Critic: Annette Fierro
A façade of adjustable fabric projection surfaces render the project’s urban expression as a variable contingent upon the whims of the users. Crowdsourced inputs by users determine the projection program, oscillating day-to-day, hour-to-hour and minute-to-minute. Thus, architectural expression and formal identity become subsumed with both collective and personal expressions, a collage of information, impulse, transgression, economy and politics. From within, users can also operate the screens to produce transparency in the envelope, unwrapping the volume to expose interior terraces and enclosed program spaces. The translucent fabric acts on the interior as media to be consumed, however this media becomes a broadcast mechanism as the images permeate to the street outside. The negotiation between viewer and viewed, private and public thus becomes a public affair, negotiated through the layers of overlapping images and impulses.

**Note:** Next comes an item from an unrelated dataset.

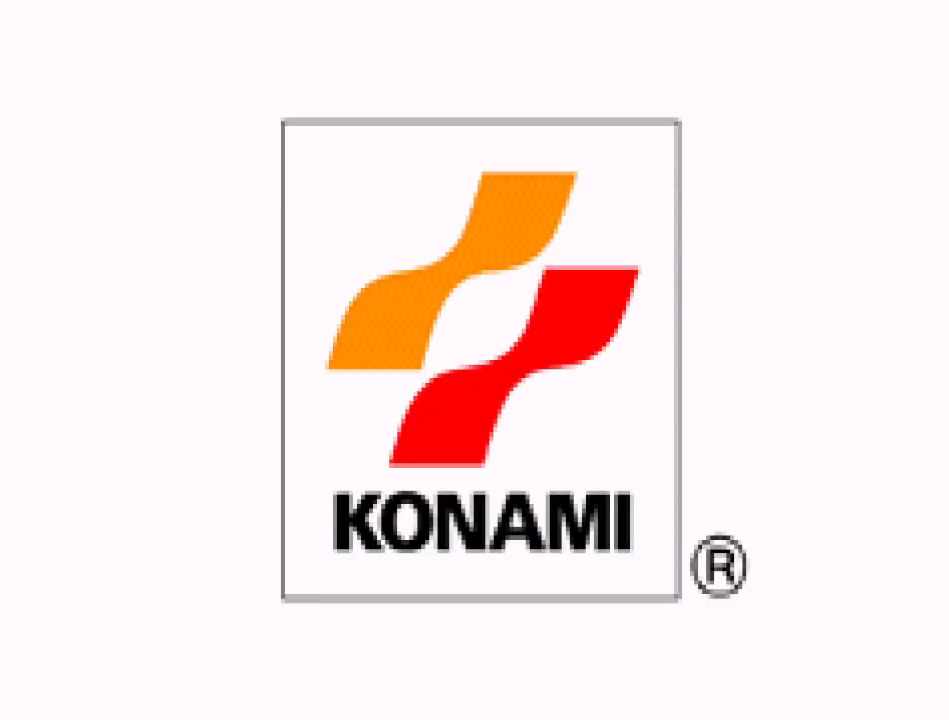
{"buttons": [], "events": []}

The underbelly of the structure creates a seamless mirrored surface which fluctuates between episodes of regularized planes and simple curves, to moments of extreme warping and distortion. These moments regulate anticipated crowd activity in what might be described as a perfect “selfie space.” Hatches and apertures in the massing offer viewers from inside the structure a voyeuristic view of the crowd below, who are likely too preoccupied with their own reflections to notice their observers. The behaviors of observation, self-observation, documentation and broadcast begin to layer into a hybrid condition of reality, in which real-time and asynchronous interactions stitch together the experience of a real/virtual hybrid space. Phobias of surveillance are rendered null, as the occupants surround themselves and each in a state of constant documentation.

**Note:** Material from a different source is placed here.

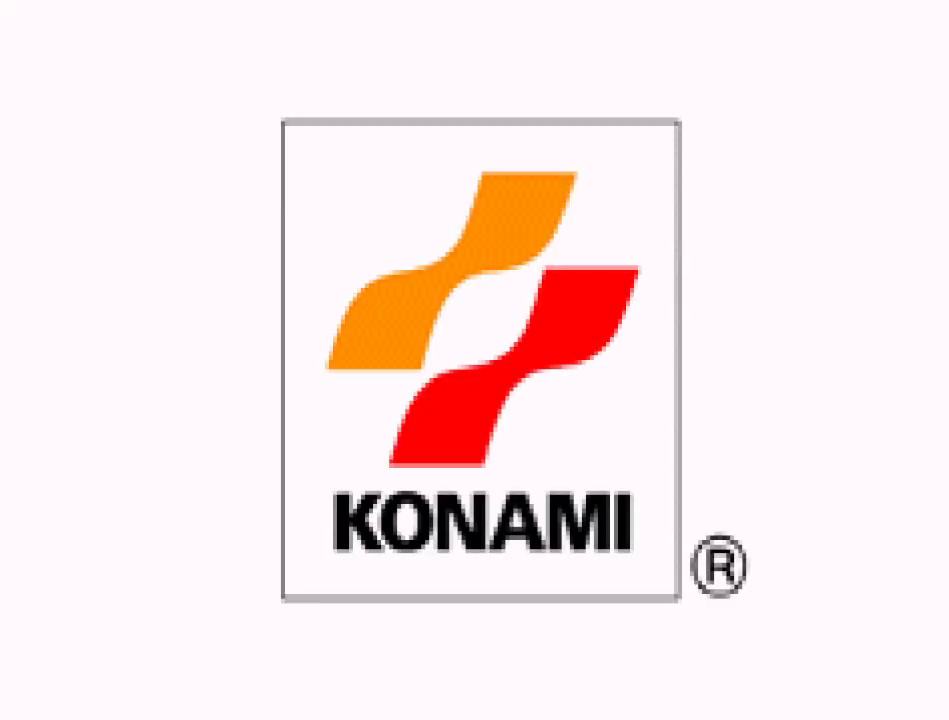
{"buttons": [], "events": []}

In their description of the fun Palace. Joan Littlewood and Cedric Price describe the activities contained in the project as a Non-Program.” The pursuit of a Laboratory of fun, they proclaimed that the building could be used as passively or actively as any individual inhabitant desired, and that even when spaces were dedicated to a specific program, guests were under no obligation to obey these programs. An attitude of transgression was embedded in the activates enabled by the project.
Following these ideas, the program of this project and the architecture will be conceptually situated as hardware and software, each seen as interchangeable and updateable, hackable and customizable. The programs can be stacked, combined, determined and then configured through onsite crowdsourcing. The proposal will examine and question the uncanny binary between the mirror and the screen, deploying each as deceptive spectacle, their subjects’ reflections technologically interconnected through space and time. On the exterior, relevant questions of the reflected self and the spectacle created by collective interaction. The interior will seek to create spaces of display, surveillance, improvisational and participatory theater, communication and education. Like apps or other software, this program will be free to fluctuate, offering emergent opportunities typically offered by virtual apps. The Primary Program categories will seek to update the initial program set forth by the Fun Palace: Theater, Communication & Broadcasting, however the scale and intensity of each of these programs may shift day to day, hour to hour, even minute to minute in response to guests’ input.

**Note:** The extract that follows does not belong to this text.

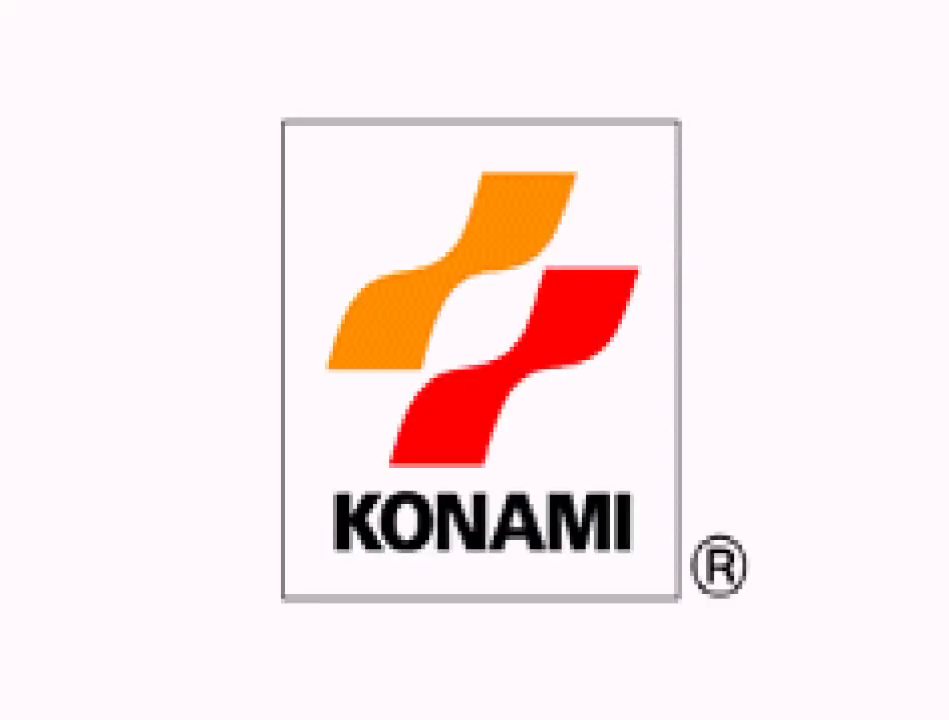
{"buttons": ["START"], "events": [[351, "START", "down"]]}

The sense of occupying two strata of time and place is a unique characteristic of contemporary life. As social scientists have well documented, users of social media construct what might be considered a double life, in which their “real life” is reflected in a kind of uncanny double online through a process of curation and broadcast. The itch to document and broadcast is one of many neuroses of this era, fears of surveillance have been replaced by fears of going un-surveilled, of being of the grid. The narratives imagined in this project find their roots in what might be considered a traditional urban experience, however these episodes are twisted by the presence of the digital, confronted with the potential opportunities of the digital tools typically grafted invisibly upon the contemporary city. Where boredom, stress, pleasure, romance, conflict and indifference play out in traditional urban spaces, these sensations are augmented by the unique conditions of this urban space, in which identities ,impulses and a constantly shifting web of interaction establish unprecedented opportunities for interaction between visitors, the architecture and each other.